Conforme o estudo, a maioria das mídias analisadas é resultante de sites e portais de notícias (67,0%), seguido de jornais (23,1%), blogs (4,6%), revistas (3,5%) e rádios (1,8%) online. Dois grandes assuntos estão presentes no banco de dados, inicialmente organizado como uma lista de notícias. O primeiro trata das violações enfrentadas pelos terreiros, destacando os direitos desrespeitados dos povos de matriz africana, enquanto o segundo traz as ações de mobilização desses espaços.“Chamamos inclusive de violações porque, quando falamos de violência, ela está muito associada a alguma agressão física, à destruição, e temos uma ordem maior de violações”, explica a professora.

Com o banco de dados disponível para pesquisadores, ativistas, jornalistas, religiosos de matrizes africanas e público, a expectativa do grupo de pesquisas é que as pessoas também encaminhem notícias para serem cadastradas no acervo. “Sabemos que esses conflitos acontecem no país todo, mas, muitas vezes, embora existam delegacias especializadas nos outros estados, elas não divulgam dados sobre o que está acontecendo, não se organizam para produzir essa análise periódica e aí ficamos sem essas informações”, disse a professora acrescentando que “tendo as notícias, vamos ter como dizer que esse problema existe”, observou a coordenadora em entrevista à Agência Brasil.

Conflitos

Do volume de 1.242 publicações digitais investigadas, o grupo observou 512 eventos relacionados a conflitos de natureza étnico-racial-religiosa contra religiosos, terreiros, monumentos ou locais de prática religiosa e contra religiões de matriz africana de forma generalizada, como discursos de ódio e ofensa. O relatório também revela que invasões e depredações de locais sagrados (25,0%) e ofensas e agressões verbais (14,5%) são as violações mais frequentes.

Os principais alvos das agressões, de acordo com os dados levantados pelo Ginga, são lideranças religiosas (21,1%) e pessoas que cultuam religiões de matriz africana (15,2%). Nos 240 casos de religiosos e religiosas alvos de violações identificadas nas publicações, 103 (40,8%) eram pessoas do sexo feminino, sendo cinco delas mulheres transgêneros. Ainda, 48 (46,6%) delas eram lideranças de terreiro.

Além disso, publicações que noticiaram mortes violentas de religiosos e religiosas representam 7,6% dos casos. “O cenário que encontramos é cada vez mais visibilidade desses casos. Até 2021, tínhamos localizado 135 notícias tratando de violências. Nos anos seguintes, saímos de 299, em 2022, para 548 publicações em 2024”, afirma Miranda. Vizinhos dos terreiros são os principais acusados de violações, correspondendo a 10,9%. Em seguida, surgem traficantes, representando 7,6%.

PEDIDO ESCRITO
Por favor, prossiga com o texto sobre violações contra terreiros a partir da última frase apresentada. O material não tem relação com o texto sobre violações contra terreiros.

TRECHOS DE DADOS

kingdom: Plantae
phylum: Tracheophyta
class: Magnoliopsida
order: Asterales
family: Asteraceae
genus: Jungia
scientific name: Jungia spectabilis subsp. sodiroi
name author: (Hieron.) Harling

RESULTADO DO EXERCÍCIO
Segundo a coordenadora, os casos de violência têm não apenas aumentado em quantidade, mas também em gravidade. “Antes, uma pessoa xingava a outra, agora temos casos de apedrejamento, de agressões físicas e de assassinatos. Encontramos 40 casos de mortes violentas associadas a conflitos desse tipo”. Um conjunto variado de fatores contribui para a situação, de acordo com a professora, que ressalta a valorização do discurso de ódio na esfera política.

“Nos últimos anos, tivemos um movimento político que estimulava determinados comportamentos e isso se configurou, sim, num agravamento do quadro de violações”, comenta. “Isso é um fator, mas estamos lidando com um fenômeno complexo que tem muitas coisas. Um outro caso, que faz com o Rio de Janeiro tenha muita visibilidade, é a atuação dos autodenominados traficantes evangélicos, sujeitos que agem de forma criminosa, principalmente na ocupação do território de forma armada e violenta. Esses sujeitos se julgam donos do território, governando de maneira ilícita, expulsando e proibindo terreiros”.

Mobilizações

Do total de publicações avaliadas, também foram observados 558 conteúdos que descreviam ações da sociedade civil e respostas do poder público para os casos de conflitos religiosos. Conforme o relatório, os atos e manifestações públicas somados representam 23,8% das ações, sendo os atos locais os mais expressivos (18,6%). As denúncias nas redes sociais (14,4%) também se destacam como forma de manifestação pública.

“Temos diferentes formas de mobilização, desde passeatas a atos públicos, denúncias aos órgãos de segurança, ações culturais, campanhas de conscientização, rodas de conversa e ações judiciais. Você tem um conjunto de ações que podem ser apenas da sociedade civil, mas podem ser também ações em parceria com os poderes públicos”, explica Miranda.

Além da Defensoria Pública e do Ministério Público, a professora aponta para a importância da atuação das secretarias de educação, uma vez que o relatório também investiga casos de intolerância no ambiente escolar, apesar de ações educativas representarem apenas 1% das atividades da sociedade civil nas publicações, assim como audiências públicas e grupos de trabalho. “A escola tem sido um lugar onde esses conflitos aparecem muito fortemente. Evidentemente, isso faz com as secretarias de educação sejam obrigadas a se posicionarem também”.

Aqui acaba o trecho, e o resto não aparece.